Set down, word for word, the stretch of lines from the one containing "middle dip: (930, 555)" to the end of the records below.
:: Material for the task ::
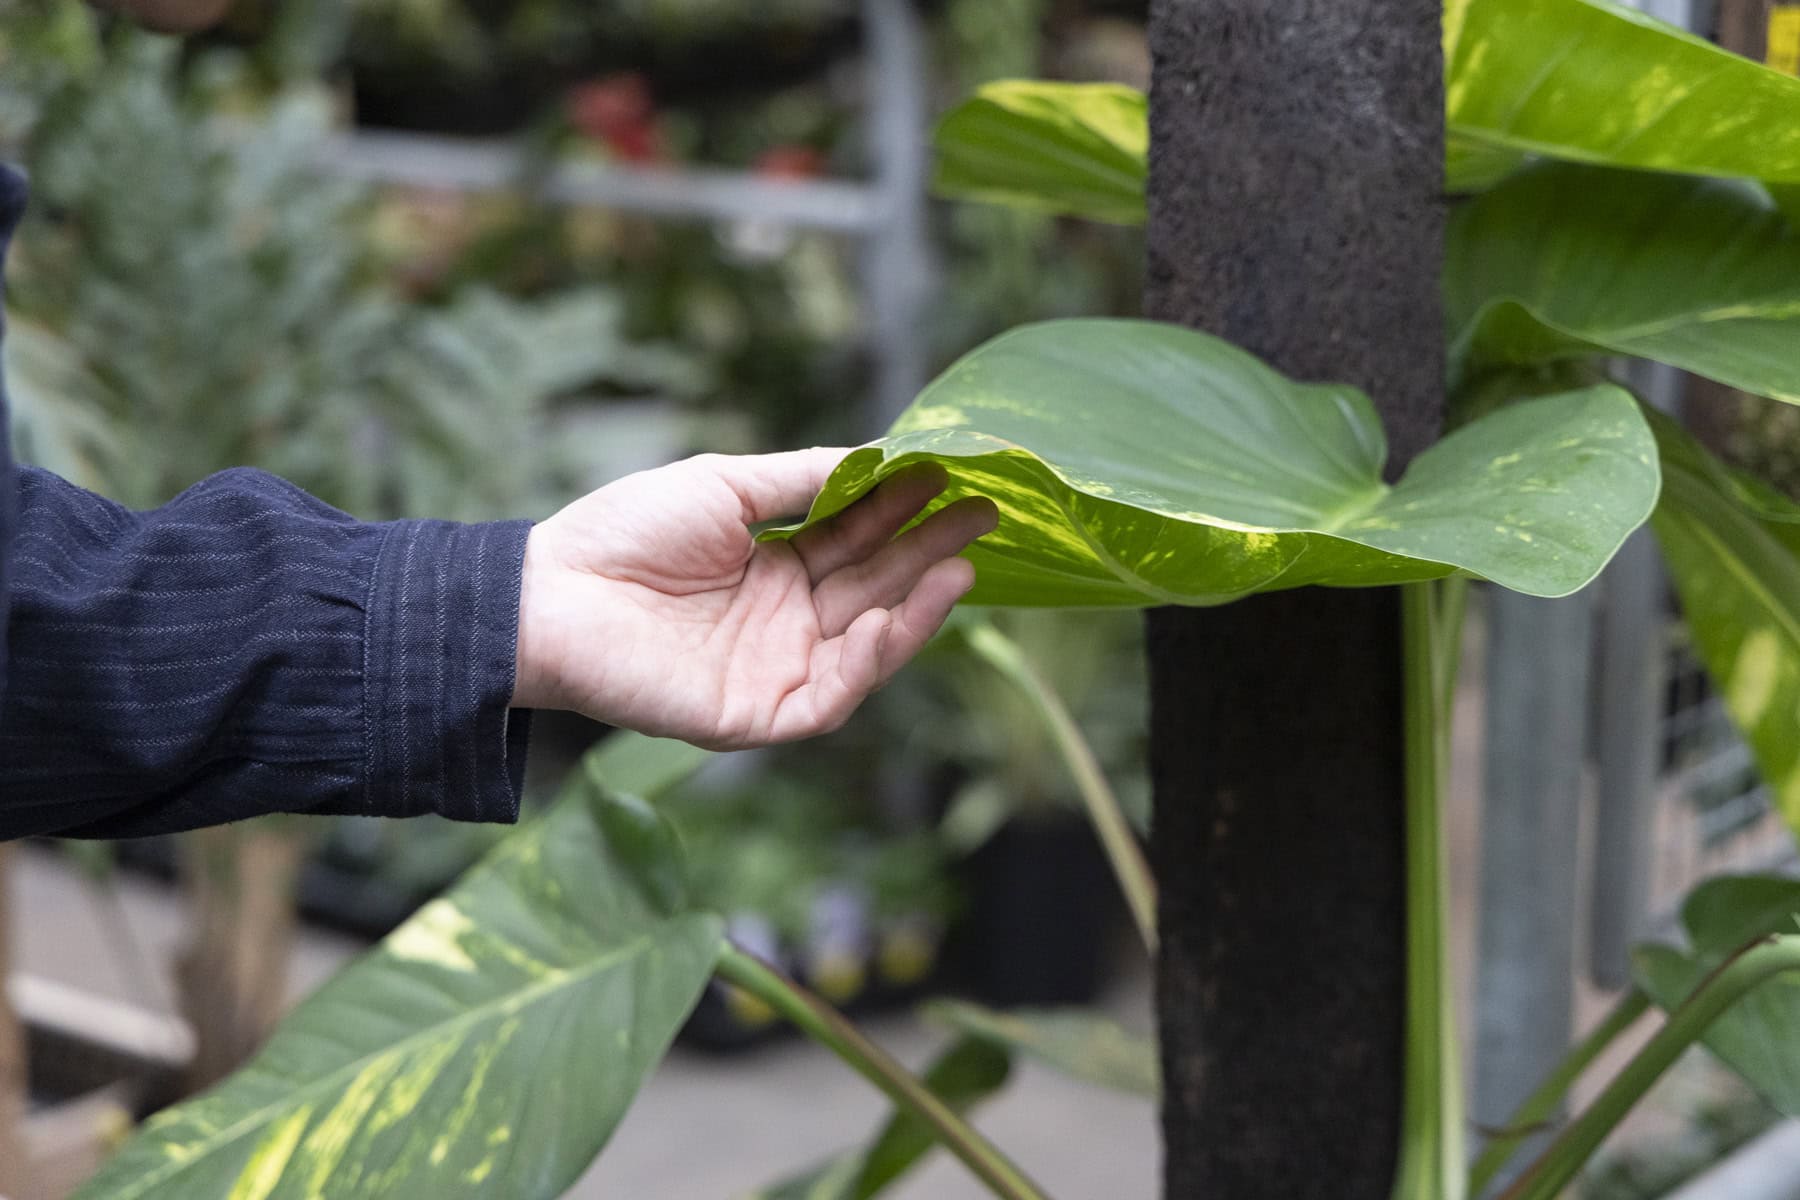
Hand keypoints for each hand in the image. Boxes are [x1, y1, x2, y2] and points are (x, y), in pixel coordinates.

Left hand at [512, 449, 996, 748]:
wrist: (550, 594)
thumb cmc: (623, 532)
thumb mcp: (725, 487)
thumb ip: (802, 479)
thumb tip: (878, 455)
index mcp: (775, 569)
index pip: (859, 541)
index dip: (907, 513)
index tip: (955, 477)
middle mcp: (783, 622)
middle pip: (874, 588)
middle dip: (930, 555)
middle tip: (985, 517)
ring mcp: (772, 670)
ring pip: (864, 648)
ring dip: (915, 612)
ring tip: (959, 568)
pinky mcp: (753, 715)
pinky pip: (826, 698)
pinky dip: (863, 665)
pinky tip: (886, 622)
:::
*Result of this task*.
middle dip: (930, 555)
middle tip: (985, 517)
ring mcp: (772, 670)
ring pip: (864, 648)
ring dip: (915, 612)
ring tip: (959, 568)
pinky mcp: (753, 715)
pinky pip: (826, 698)
pinky dip: (863, 665)
pinky tip: (886, 622)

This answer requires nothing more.